3. Tiens/Tianshi ($118 million)

Tiens or Tianshi is an international brand headquartered in Tianjin, China.

Founded in 1990, the company has seen enormous success with its health, wellness and skin care products, as well as household goods.

But it has been logging a disappointing performance in the last few years.

While the company’s $118 million revenue in 2017 may seem impressive enough, if we take into account that it has a presence in 110 international markets, perspectives may change.

In 2016, the company made $695 million dollars. If that seems like a lot, consider this – in 2015, the company made $1.55 billion and was ranked number 11 on the Direct Selling News (DSN) list of the Global 100.

The year before, Tiens made $1.16 billion. Incidentally, that was also the year the company came under some scrutiny over its practices, as reported by The Guardian.

Nevertheless, its drop from a billion-dollar company to a million-dollar company has surely been a cause for concern for executive Li Jinyuan.
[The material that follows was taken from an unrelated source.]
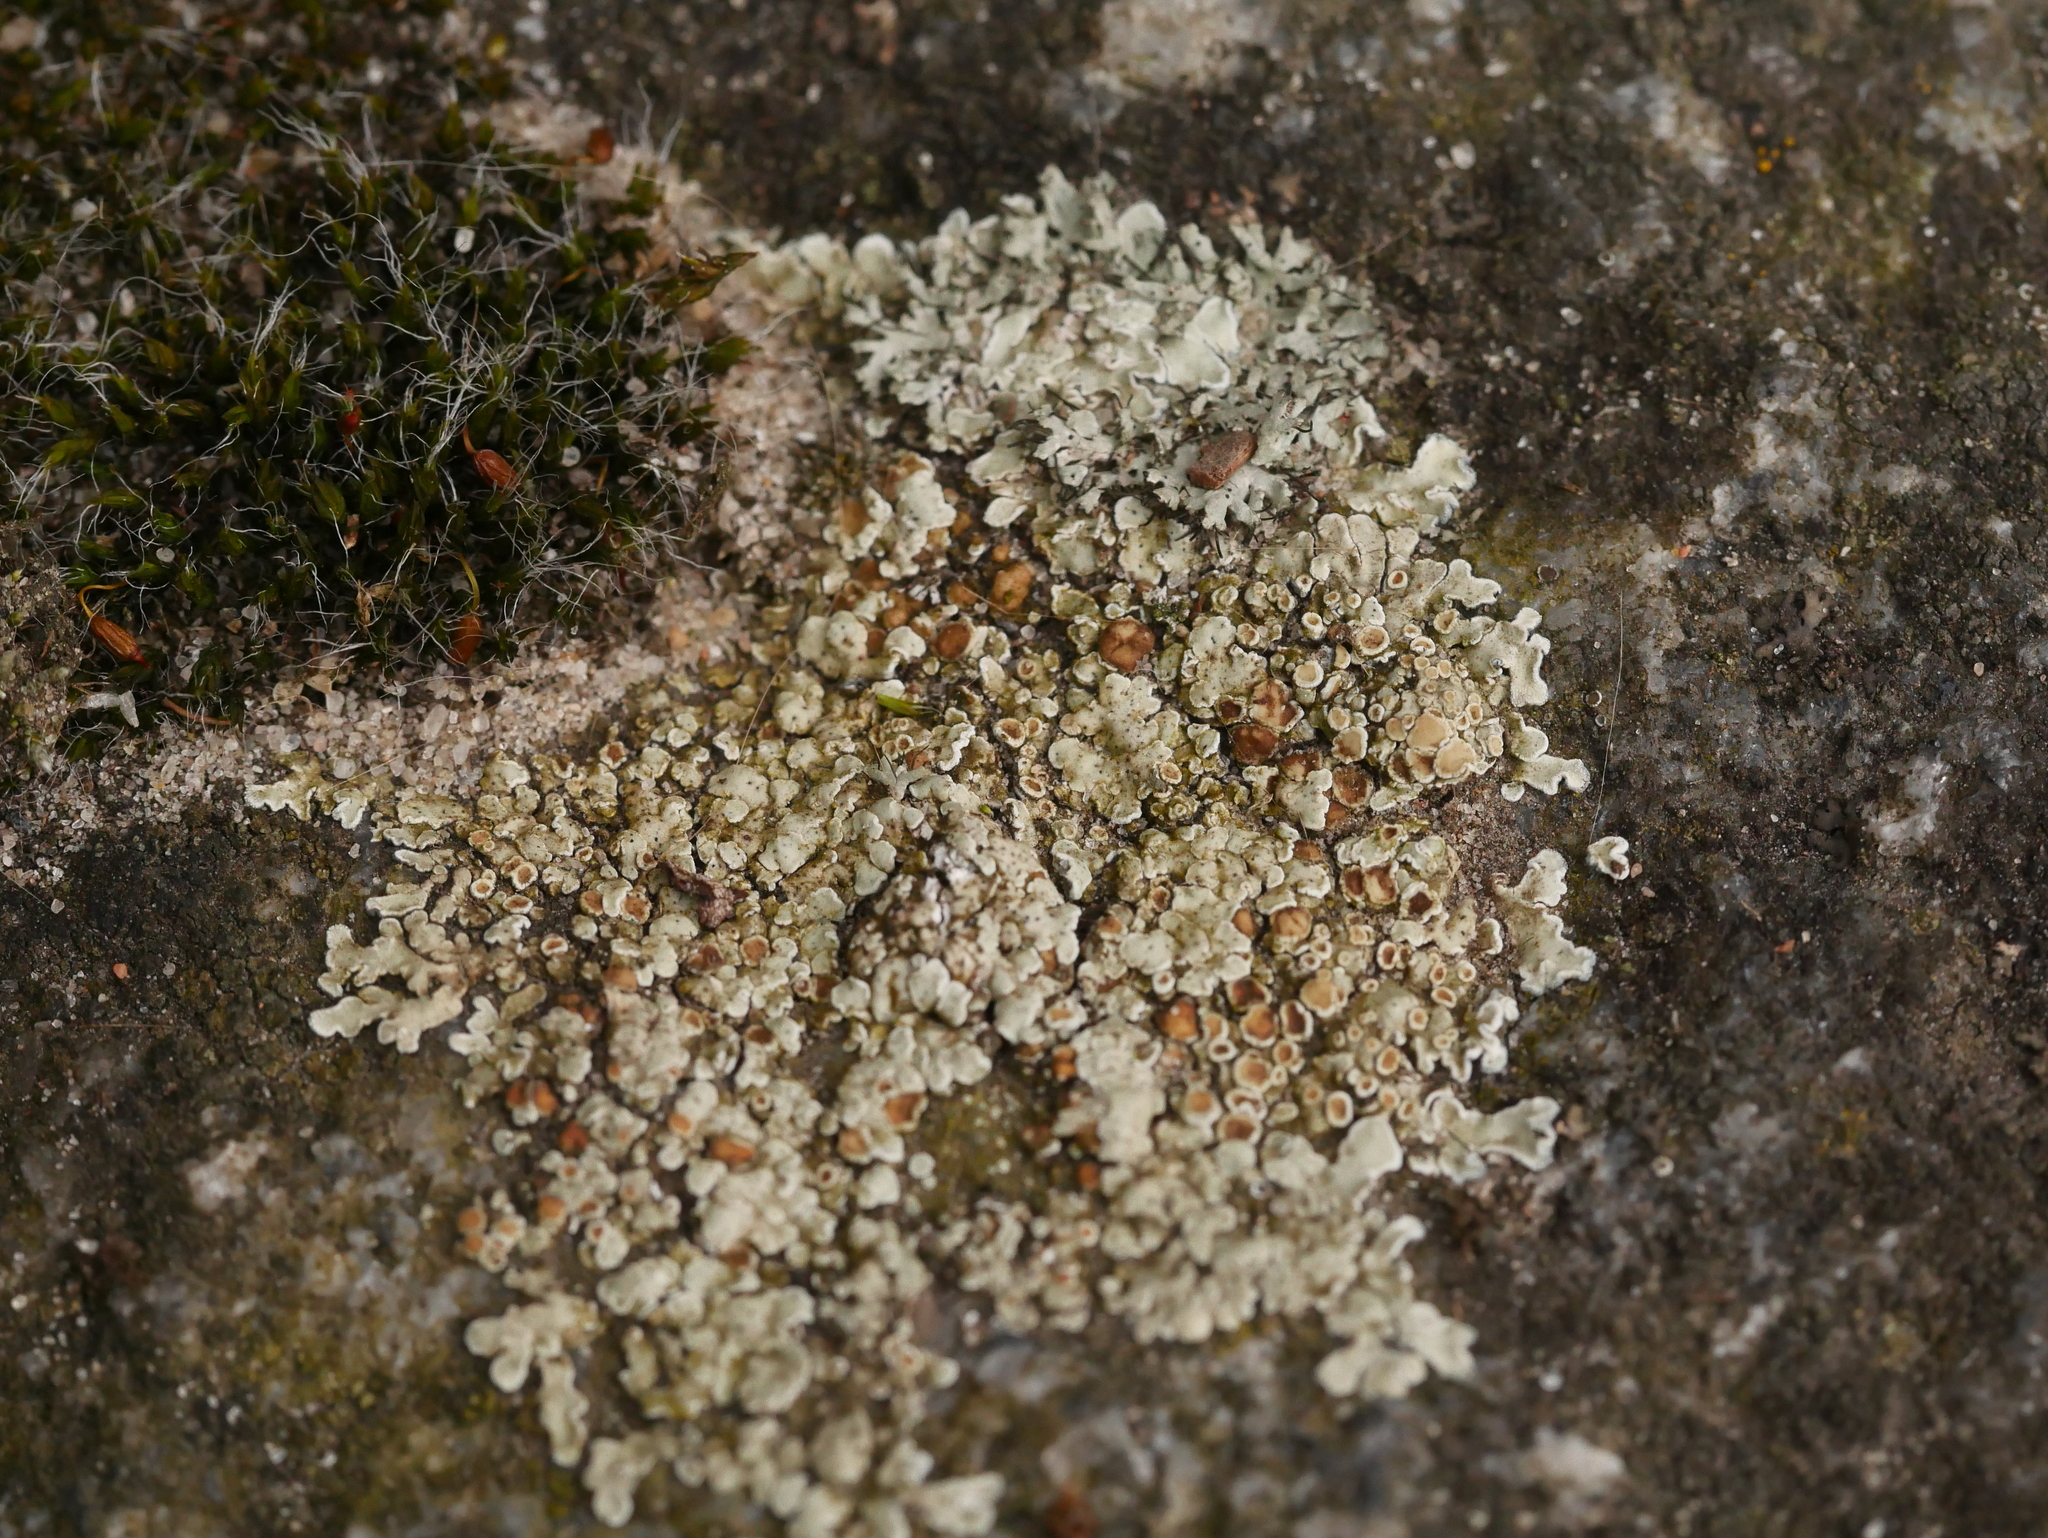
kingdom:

Based on pure revenue drop this is the worst multi level marketing company on this list performance wise

In January 2018, the company launched a new brand strategy to target the global market and incentivize young people, especially those under the age of 30.

4. Naturally Plus ($111 million)

Another company from the East, Naturally Plus is headquartered in Tokyo, Japan. Founded in 1999, the company deals in cosmetics, food and beverages, as well as personal care and wellness products.
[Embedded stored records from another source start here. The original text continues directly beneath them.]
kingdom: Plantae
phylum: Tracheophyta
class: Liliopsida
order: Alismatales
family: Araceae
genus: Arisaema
The company dabbles in nearly 100 markets worldwide, selling science-based nutritional supplements.

In 2017, the company made an annual revenue of $111 million.

This was  a huge dip from the $300 million the company raked in in 2016.

At $339 million, the 2015 numbers were even more promising. The steady decline, however, accords the company a spot on this list.

From several reviews we read of the company, one of its primary products, IZUMIO (hydrogen water), has caused intrigue in the market. There have been debates about whether hydrogen water is even healthy given that water already has hydrogen – this TIME article encapsulates the arguments in the debate. With the product often proving hard to sell to skeptical customers, perhaps Naturally Plus’ revenues has been affected over time too. This, of course, is only speculation.

 

Final Thoughts

So that was a list of four of the worst performing multi-level marketing companies based on their revenue data. Some of these companies have shown marked improvements from previous years but still rank low due to lower numbers. Others have shown inconsistent trends and therefore have found a place on this list. Perhaps the list will look different at the end of FY 2018.